┌─ Given data

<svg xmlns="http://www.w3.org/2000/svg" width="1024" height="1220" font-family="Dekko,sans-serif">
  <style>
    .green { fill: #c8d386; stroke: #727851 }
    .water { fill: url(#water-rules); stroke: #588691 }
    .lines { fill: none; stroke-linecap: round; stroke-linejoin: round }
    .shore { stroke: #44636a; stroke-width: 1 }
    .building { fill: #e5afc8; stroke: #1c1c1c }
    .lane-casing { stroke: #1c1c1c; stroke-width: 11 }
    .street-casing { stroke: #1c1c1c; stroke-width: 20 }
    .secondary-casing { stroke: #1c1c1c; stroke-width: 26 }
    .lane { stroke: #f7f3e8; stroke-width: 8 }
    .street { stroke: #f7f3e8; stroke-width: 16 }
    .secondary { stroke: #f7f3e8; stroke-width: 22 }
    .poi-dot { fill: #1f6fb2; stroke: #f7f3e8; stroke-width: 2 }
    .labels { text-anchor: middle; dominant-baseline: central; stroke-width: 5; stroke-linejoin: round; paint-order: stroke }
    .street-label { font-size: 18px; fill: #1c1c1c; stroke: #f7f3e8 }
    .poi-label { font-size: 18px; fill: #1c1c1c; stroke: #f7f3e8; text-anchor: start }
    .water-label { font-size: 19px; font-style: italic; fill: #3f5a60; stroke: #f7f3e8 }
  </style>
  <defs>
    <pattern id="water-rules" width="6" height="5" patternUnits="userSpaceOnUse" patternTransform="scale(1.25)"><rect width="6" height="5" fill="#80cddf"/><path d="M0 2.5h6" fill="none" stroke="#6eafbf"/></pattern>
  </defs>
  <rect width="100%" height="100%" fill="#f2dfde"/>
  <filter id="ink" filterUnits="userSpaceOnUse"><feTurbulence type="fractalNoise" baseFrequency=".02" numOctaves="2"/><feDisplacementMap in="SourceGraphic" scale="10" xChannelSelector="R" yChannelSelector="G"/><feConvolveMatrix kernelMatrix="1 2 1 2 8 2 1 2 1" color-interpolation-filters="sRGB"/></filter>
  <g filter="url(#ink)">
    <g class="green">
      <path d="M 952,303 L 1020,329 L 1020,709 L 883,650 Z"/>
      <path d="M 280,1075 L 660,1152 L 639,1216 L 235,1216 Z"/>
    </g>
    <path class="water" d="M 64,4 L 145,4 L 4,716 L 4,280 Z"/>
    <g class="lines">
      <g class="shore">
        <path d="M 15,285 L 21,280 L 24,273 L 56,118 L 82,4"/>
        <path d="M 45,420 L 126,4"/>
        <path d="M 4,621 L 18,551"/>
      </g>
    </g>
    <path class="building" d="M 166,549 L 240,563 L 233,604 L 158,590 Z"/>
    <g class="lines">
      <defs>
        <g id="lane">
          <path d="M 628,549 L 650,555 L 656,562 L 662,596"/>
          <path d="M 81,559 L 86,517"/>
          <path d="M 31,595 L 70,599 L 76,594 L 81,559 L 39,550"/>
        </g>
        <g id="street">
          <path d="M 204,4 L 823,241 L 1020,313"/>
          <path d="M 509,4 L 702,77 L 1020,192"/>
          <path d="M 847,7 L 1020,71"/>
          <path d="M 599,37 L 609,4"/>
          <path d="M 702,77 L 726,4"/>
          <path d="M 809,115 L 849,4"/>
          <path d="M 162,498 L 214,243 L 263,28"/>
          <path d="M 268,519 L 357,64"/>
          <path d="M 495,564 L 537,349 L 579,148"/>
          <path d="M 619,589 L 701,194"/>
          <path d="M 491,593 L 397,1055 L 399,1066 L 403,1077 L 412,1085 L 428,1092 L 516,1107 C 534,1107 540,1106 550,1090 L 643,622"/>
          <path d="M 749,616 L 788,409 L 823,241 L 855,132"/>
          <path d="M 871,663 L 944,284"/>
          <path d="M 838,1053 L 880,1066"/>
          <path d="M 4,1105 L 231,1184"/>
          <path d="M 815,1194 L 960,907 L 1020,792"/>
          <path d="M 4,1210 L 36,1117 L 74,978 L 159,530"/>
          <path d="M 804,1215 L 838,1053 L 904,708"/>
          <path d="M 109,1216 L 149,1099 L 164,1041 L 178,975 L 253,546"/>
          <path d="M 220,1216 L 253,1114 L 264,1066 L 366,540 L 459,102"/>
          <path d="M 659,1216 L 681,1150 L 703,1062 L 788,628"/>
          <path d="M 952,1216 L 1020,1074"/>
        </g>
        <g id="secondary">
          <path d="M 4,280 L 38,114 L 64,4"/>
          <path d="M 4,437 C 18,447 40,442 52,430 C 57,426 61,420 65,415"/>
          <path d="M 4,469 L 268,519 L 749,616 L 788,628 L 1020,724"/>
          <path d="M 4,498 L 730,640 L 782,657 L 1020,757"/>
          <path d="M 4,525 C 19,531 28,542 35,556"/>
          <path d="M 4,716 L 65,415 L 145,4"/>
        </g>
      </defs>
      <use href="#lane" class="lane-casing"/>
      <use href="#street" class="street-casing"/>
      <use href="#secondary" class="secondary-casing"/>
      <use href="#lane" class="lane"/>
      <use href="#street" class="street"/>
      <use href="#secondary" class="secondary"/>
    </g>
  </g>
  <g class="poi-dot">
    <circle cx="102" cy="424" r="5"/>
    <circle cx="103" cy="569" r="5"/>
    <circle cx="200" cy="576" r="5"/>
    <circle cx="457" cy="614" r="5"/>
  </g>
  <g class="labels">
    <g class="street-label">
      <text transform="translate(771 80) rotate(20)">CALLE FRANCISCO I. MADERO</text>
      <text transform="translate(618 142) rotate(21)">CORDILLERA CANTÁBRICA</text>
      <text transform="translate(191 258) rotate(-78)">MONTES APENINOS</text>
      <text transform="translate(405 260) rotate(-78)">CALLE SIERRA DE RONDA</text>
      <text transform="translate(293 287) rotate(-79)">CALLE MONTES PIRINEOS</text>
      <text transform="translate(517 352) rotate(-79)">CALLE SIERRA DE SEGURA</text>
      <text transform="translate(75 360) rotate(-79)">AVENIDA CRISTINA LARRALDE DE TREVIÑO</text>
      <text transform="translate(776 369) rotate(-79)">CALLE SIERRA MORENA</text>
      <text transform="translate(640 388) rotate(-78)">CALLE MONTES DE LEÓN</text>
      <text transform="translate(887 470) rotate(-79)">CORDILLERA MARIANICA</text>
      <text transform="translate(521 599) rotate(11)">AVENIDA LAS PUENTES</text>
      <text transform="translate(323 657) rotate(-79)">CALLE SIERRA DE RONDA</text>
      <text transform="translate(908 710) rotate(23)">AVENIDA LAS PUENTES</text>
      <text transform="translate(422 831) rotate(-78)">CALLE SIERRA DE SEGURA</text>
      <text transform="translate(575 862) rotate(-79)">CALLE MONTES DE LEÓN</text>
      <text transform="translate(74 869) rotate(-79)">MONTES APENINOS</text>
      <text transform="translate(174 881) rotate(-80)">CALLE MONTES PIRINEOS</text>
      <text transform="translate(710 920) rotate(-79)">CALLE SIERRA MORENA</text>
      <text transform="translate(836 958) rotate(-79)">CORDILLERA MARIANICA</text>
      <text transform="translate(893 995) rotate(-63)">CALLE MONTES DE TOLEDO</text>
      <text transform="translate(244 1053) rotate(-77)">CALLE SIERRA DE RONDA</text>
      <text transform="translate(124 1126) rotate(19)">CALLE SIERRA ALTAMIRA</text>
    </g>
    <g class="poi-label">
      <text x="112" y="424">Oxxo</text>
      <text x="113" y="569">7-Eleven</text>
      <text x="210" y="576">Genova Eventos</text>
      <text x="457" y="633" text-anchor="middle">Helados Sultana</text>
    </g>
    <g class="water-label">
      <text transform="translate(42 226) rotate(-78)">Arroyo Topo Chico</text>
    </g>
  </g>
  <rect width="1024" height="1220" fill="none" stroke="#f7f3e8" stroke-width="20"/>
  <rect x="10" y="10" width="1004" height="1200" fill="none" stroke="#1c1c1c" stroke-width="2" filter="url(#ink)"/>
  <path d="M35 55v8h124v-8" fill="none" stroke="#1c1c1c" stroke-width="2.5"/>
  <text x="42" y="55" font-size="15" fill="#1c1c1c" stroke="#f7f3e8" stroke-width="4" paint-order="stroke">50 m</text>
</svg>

└─
┌─ Given data

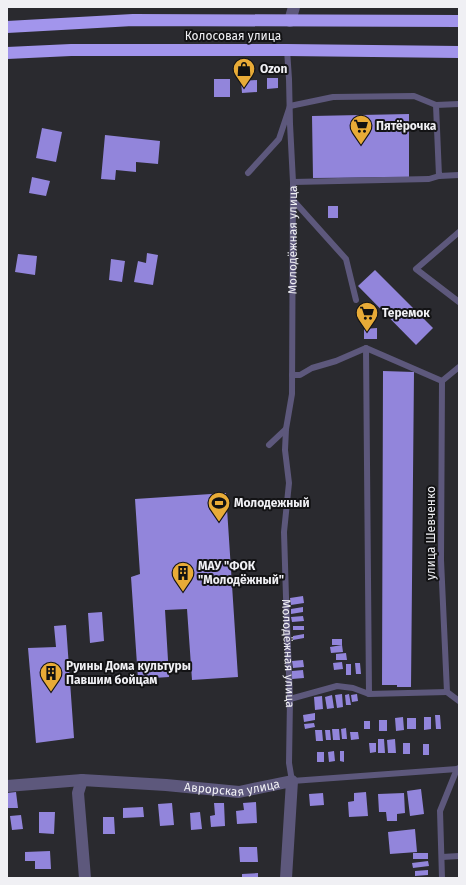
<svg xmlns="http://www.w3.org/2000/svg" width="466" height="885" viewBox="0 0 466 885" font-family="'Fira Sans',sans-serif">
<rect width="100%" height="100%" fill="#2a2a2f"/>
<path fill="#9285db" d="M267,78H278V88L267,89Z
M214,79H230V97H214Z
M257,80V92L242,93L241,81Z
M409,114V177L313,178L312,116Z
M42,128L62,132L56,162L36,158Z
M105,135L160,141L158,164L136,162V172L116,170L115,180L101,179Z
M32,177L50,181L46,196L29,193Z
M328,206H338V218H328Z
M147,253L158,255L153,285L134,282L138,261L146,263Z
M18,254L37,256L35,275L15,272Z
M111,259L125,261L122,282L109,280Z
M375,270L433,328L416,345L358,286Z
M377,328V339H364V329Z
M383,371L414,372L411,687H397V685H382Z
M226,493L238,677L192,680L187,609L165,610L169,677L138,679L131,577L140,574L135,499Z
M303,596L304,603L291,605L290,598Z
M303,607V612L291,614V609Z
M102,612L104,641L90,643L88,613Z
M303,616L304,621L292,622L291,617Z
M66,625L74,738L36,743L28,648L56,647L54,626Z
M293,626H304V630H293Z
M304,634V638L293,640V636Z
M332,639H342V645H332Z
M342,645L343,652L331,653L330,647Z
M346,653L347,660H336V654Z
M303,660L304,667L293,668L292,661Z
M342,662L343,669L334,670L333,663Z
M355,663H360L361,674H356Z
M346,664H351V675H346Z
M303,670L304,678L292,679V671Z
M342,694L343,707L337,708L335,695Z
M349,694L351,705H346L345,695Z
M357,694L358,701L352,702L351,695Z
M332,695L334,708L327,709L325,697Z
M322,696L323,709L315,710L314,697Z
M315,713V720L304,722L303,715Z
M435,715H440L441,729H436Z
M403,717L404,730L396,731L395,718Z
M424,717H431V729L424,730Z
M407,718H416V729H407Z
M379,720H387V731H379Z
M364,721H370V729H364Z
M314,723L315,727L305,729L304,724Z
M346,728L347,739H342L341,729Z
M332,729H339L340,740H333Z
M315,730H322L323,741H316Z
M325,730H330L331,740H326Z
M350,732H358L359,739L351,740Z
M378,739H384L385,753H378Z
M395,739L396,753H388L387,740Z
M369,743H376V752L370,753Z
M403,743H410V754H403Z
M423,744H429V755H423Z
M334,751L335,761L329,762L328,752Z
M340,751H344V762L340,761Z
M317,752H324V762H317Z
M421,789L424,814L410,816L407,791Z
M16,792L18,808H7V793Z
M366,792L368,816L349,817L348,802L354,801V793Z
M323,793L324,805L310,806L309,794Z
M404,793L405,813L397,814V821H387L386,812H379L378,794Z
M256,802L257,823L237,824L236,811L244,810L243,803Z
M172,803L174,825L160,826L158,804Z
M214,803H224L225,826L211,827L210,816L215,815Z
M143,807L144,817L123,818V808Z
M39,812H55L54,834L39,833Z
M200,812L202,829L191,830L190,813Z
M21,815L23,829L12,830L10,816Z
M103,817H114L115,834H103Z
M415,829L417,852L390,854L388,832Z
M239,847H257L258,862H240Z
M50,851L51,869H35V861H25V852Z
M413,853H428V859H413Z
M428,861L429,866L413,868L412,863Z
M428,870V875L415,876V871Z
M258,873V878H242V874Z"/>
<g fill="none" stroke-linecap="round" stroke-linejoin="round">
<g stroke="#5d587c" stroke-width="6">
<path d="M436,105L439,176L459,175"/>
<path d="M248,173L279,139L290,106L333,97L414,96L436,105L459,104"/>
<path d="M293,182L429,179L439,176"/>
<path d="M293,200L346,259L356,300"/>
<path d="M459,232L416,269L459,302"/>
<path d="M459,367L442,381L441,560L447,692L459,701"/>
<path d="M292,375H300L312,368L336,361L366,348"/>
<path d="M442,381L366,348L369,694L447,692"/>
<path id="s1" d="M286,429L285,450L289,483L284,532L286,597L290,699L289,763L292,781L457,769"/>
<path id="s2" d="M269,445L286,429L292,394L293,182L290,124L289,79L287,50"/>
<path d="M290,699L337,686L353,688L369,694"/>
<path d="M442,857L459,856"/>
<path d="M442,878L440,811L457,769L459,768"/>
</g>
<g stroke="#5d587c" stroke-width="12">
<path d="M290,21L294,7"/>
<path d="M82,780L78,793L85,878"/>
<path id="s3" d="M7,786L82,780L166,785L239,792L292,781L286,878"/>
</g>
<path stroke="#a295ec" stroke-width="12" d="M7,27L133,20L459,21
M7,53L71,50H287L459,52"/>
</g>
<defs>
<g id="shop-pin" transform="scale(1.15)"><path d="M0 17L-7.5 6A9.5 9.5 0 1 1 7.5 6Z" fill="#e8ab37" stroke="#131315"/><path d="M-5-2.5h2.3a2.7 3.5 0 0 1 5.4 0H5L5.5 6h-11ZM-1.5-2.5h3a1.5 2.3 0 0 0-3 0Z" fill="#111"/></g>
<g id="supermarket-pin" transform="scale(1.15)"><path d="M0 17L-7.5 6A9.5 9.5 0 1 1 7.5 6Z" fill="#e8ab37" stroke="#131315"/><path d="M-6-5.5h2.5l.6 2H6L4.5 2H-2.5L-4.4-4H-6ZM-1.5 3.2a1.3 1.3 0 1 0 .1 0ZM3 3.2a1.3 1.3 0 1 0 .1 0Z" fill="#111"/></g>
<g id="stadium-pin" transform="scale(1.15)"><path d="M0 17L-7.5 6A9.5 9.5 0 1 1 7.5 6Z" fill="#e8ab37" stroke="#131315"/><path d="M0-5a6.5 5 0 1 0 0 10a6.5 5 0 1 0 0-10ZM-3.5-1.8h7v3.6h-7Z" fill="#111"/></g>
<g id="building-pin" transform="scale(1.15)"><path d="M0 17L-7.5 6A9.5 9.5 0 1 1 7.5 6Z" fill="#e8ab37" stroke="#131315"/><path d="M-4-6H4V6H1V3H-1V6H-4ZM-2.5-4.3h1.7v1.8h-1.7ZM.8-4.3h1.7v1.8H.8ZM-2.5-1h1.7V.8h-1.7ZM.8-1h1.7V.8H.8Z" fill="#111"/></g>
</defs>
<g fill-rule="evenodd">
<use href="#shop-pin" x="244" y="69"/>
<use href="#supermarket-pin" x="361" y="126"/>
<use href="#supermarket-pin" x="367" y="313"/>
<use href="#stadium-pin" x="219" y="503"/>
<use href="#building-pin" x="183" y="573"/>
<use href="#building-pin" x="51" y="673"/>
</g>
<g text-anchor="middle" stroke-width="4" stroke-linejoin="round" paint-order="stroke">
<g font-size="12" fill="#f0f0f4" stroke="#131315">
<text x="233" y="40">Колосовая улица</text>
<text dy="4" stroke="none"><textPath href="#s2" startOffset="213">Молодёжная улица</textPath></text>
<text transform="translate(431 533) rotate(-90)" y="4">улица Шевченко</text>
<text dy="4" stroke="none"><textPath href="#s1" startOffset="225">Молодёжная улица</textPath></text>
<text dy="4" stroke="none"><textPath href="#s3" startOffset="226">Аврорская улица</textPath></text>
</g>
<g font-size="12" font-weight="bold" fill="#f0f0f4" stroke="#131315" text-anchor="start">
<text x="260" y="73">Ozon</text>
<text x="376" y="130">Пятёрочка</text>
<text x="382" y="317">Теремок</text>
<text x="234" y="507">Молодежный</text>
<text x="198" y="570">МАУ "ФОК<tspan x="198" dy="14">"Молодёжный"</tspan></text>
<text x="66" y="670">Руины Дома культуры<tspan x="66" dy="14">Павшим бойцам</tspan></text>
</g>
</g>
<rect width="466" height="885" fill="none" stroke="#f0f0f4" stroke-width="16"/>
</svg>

└─

Task description —
Looking at the records above, return exactly the lines from the line with "M147,253L158,255L153,285L134,282L138,261L146,263Z" to the line with "M200,812L202,829L191,830L190,813Z", both ends included.

Response to this task —
M147,253L158,255L153,285L134,282L138,261L146,263Z
M18,254L37,256L35,275L15,272Z
M111,259L125,261L122,282L109,280Z
M375,270L433,328L416,345L358,286Z
M377,328V339H364V329Z
M383,371L414,372L411,687H397V685H382Z
M226,493L238,677L192,680L187,609L165,610L169,677L138,679L131,577L140,574L135,499Z
M303,596L304,603L291,605L290,598Z
M303,607V612L291,614V609Z
M102,612L104,641L90,643L88,613Z
M303,616L304,621L292,622L291,617Z
M66,625L74,738L36,743L28,648L56,647L54,626Z
M293,626H304V630H293Z
M304,634V638L293,640V636Z
M332,639H342V645H332Z
M342,645L343,652L331,653L330,647Z
M346,653L347,660H336V654Z
M303,660L304,667L293,668L292,661Z
M342,662L343,669L334,670L333,663Z
M355,663H360L361,674H356Z
M346,664H351V675H346Z
M303,670L304,678L292,679V671Z
M342,694L343,707L337,708L335,695Z
M349,694L351,705H346L345,695Z
M357,694L358,701L352,702L351,695Z
M332,695L334,708L327,709L325,697Z
M322,696L323,709L315,710L314,697Z
M315,713V720L304,722L303,715Z
M435,715H440L441,729H436Z
M403,717L404,730L396,731L395,718Z
M424,717H431V729L424,730Z
M407,718H416V729H407Z
M379,720H387V731H379Z
M364,721H370V729H364Z
M314,723L315,727L305,729L304,724Z
M346,728L347,739H342L341,729Z
M332,729H339L340,740H333Z
M315,730H322L323,741H316Z
M325,730H330L331,740H326Z
M350,732H358L359,739L351,740Z
M378,739H384L385,753H378Z
M395,739L396,753H388L387,740Z
M369,743H376V752L370,753Z
M403,743H410V754H403Z
M423,744H429V755H423Z
M334,751L335,761L329,762L328,752Z
M340,751H344V762L340,761Z
M317,752H324V762H317Z
M421,789L424,814L410,816L407,791Z
M16,792L18,808H7V793Z
M366,792L368,816L349,817L348,802L354,801V793Z
M323,793L324,805L310,806L309,794Z
M404,793L405,813L397,814V821H387L386,812H379L378,794Z
M256,802L257,823L237,824L236,811L244,810L243,803Z
M172,803L174,825L160,826L158,804Z
M214,803H224L225,826L211,827L210,816L215,815Z
M143,807L144,817L123,818V808Z
M39,812H55L54,834L39,833Z
M200,812L202,829L191,830L190,813Z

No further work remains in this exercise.